◆ **Document extract**:
The trial court ruled that such evidence was misleading, because the
window, from where said witness allegedly saw the incident, was at the eastern
side of her house, and thus afforded a clear view of the incident, while the
window referred to by the defense was at the southern portion.
7. The
questioned testimonies of Dr. Flores, Nelson Ilisan and Provincial Prosecutor
Pedro Victoriano, Jr., though not formally offered as evidence, may be admitted
because of the failure of the defense to object thereto at the time they were
called to testify.
8. The
defense failed to prove that the prosecution witnesses had any ill motive to
testify falsely against the appellant.
9. Appellants
had a motive to kill the victim. Nelson
Ilisan testified that his brother Ronie (the victim) had witnessed Bonifacio
Buenaventura (a former chief commander of the San Jose Police Force) kill a
certain Ruben Ventura. Cawaling, who
was Buenaventura’s first cousin, wanted Ronie dead, because the latter had not
followed his instruction to leave town to prevent him from testifying in said
case.
Assignment of Errors
The appellants,
through their common counsel, Atty. Napoleon Galit, assign the following errors
to the lower court:
“1. The
trial court gravely erred in sustaining prosecutor’s theory of conspiracy and
thus renders nugatory or has totally forgotten that policemen when in actual
call of duty normally operate in group but not necessarily in conspiracy.
2. The
trial court gravely erred in believing the theory of the prosecution that
accused-appellant Ulysses Cawaling was one of the alleged co-conspirators in
the killing of the deceased Ronnie Elisan.
3. The
trial court gravely erred in not believing the defense of accused-appellant
Ulysses Cawaling that he has nothing to do with the shooting incident except to
shout to arrest the accused[,] which prompted his co-accused policemen to chase
the accused and sho[o]t him when he resisted, after he fired at Mayor Cawaling.

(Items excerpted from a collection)
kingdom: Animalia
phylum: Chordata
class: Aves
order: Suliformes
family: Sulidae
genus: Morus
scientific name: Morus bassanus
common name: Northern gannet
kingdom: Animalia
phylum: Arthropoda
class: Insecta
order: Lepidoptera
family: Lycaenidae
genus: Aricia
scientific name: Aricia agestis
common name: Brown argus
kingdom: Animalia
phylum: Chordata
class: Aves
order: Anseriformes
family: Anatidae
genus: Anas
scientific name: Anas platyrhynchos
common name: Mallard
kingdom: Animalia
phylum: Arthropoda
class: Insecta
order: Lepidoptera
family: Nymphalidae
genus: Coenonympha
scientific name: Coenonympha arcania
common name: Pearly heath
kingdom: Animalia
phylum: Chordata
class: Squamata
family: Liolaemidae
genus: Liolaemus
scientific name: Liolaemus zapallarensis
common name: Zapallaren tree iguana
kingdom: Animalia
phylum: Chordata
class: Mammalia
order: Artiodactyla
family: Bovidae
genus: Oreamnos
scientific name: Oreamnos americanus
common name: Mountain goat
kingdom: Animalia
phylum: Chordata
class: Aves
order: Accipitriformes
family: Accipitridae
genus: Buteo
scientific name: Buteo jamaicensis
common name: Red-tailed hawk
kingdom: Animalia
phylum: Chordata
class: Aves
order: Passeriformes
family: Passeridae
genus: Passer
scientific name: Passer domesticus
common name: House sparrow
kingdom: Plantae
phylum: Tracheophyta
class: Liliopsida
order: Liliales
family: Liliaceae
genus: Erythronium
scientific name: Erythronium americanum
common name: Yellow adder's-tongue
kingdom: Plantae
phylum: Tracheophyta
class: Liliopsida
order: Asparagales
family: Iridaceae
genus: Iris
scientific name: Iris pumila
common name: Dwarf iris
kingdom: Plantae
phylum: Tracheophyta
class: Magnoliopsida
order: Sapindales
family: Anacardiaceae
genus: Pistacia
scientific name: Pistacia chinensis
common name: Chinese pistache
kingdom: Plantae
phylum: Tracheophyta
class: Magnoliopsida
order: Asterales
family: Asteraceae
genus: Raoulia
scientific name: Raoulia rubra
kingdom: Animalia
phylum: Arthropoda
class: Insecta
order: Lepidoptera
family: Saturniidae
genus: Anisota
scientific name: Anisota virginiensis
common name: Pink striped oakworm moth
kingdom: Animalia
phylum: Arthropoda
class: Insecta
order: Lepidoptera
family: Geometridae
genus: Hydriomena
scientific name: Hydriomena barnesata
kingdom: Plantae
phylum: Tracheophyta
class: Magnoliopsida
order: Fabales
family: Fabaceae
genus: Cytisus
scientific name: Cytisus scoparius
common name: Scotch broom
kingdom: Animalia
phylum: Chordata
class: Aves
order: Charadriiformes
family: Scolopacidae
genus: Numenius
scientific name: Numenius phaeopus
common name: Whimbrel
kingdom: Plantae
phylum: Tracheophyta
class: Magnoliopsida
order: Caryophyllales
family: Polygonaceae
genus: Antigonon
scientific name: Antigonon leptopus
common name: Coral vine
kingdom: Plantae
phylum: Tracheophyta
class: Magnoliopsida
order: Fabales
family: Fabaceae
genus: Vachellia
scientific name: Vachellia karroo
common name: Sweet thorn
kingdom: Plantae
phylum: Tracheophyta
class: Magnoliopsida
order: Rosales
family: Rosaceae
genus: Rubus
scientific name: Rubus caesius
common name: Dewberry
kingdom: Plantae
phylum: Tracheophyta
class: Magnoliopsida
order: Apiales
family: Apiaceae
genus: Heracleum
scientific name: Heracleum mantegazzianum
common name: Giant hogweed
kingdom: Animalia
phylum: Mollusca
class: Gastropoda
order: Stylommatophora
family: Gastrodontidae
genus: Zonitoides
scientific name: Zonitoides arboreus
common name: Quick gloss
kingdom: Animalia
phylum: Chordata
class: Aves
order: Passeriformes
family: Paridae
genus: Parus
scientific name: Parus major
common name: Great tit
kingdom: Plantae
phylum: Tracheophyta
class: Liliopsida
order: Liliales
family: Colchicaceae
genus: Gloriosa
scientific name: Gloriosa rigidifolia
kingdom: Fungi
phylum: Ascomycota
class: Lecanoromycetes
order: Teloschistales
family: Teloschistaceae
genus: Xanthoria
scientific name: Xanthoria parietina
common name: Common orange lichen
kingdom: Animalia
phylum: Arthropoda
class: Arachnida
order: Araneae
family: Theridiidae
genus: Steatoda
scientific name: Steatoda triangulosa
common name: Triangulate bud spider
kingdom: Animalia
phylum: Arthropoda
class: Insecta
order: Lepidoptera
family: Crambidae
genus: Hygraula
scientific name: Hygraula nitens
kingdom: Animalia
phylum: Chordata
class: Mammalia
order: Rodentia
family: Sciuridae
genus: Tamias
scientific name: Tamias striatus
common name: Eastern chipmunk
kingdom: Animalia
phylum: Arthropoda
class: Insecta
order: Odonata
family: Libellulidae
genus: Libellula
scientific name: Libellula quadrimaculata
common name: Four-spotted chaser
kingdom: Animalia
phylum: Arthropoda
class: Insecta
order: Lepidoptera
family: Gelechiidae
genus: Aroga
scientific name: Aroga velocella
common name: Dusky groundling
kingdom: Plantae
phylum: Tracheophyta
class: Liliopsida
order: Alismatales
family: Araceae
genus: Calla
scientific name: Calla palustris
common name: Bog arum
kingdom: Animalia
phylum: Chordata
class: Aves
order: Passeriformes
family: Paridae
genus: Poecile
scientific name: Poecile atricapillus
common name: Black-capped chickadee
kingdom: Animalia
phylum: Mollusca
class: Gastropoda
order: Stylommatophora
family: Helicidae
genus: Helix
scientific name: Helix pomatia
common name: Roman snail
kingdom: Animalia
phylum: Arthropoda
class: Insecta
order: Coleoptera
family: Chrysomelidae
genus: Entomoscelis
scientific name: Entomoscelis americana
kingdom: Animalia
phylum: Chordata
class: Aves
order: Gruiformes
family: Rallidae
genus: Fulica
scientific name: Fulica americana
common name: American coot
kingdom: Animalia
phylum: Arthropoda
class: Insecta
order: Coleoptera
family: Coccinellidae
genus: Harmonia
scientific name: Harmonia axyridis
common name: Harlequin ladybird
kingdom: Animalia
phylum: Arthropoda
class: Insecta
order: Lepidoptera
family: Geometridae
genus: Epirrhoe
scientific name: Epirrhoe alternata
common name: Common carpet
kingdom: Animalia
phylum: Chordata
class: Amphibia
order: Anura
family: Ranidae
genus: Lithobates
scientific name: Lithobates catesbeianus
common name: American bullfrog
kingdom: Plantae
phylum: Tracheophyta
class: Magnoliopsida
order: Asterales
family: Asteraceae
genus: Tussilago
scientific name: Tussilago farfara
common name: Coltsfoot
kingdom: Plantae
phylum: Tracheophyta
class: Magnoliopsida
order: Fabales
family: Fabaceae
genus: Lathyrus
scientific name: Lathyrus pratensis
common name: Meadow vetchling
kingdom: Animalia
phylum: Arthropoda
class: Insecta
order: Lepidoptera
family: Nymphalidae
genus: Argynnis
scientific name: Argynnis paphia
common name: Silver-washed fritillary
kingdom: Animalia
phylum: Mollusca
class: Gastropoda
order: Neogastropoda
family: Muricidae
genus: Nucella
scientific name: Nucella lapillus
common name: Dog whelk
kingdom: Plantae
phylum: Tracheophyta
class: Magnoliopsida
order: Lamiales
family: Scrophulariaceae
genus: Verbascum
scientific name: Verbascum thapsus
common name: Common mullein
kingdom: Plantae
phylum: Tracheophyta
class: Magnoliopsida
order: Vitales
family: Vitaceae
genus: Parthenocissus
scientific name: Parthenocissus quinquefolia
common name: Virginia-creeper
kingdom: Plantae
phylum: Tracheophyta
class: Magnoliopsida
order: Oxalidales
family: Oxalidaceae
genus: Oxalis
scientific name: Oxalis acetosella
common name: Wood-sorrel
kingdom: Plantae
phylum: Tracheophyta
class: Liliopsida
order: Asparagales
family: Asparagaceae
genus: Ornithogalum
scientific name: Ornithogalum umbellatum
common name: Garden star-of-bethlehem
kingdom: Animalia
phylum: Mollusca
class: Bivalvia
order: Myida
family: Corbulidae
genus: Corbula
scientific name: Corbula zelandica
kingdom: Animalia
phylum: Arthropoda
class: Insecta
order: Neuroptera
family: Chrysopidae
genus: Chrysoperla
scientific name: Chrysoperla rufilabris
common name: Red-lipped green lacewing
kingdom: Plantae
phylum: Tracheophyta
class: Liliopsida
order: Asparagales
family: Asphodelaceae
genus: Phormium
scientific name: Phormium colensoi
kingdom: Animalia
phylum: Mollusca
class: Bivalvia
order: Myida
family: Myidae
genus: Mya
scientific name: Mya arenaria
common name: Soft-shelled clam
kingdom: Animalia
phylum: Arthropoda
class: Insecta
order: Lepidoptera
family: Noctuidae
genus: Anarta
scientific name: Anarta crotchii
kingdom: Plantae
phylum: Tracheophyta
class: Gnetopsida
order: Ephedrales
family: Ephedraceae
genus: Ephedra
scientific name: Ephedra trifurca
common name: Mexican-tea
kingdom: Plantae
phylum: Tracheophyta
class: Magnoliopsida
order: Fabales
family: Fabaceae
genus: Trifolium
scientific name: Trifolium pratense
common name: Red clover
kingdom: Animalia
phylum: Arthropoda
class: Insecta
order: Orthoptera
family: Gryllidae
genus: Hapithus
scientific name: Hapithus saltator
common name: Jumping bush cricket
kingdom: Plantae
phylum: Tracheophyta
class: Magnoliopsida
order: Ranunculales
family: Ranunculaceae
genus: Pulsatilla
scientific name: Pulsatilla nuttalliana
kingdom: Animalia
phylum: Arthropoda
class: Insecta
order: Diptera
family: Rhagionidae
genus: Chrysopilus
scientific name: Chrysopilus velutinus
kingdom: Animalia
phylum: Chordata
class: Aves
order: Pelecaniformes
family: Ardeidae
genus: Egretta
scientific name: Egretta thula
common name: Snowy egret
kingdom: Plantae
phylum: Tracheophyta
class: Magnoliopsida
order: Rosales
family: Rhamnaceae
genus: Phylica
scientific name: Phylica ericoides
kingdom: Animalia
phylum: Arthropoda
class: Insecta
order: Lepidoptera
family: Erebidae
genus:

◆ **Given problem 1**:
According to the decision excerpt, who is the common counsel for the appellants?
◆ **Given problem 2**:
Retype the passage of the decision excerpt that begins at the words "Assignment of Errors" and stops after the words "necessarily in conspiracy.".
These items have no connection to the decision excerpt.

◆ **Worked solution 1**:
Atty. Napoleon Galit

◆ **Worked solution 2**:
Assignment of Errors
The appellants,
through their common counsel, Atty. Napoleon Galit, assign the following errors
to the lower court:
“1. The
trial court gravely erred in sustaining prosecutor’s theory of conspiracy and
thus renders nugatory or has totally forgotten that policemen when in actual
call of duty normally operate in group but not necessarily in conspiracy.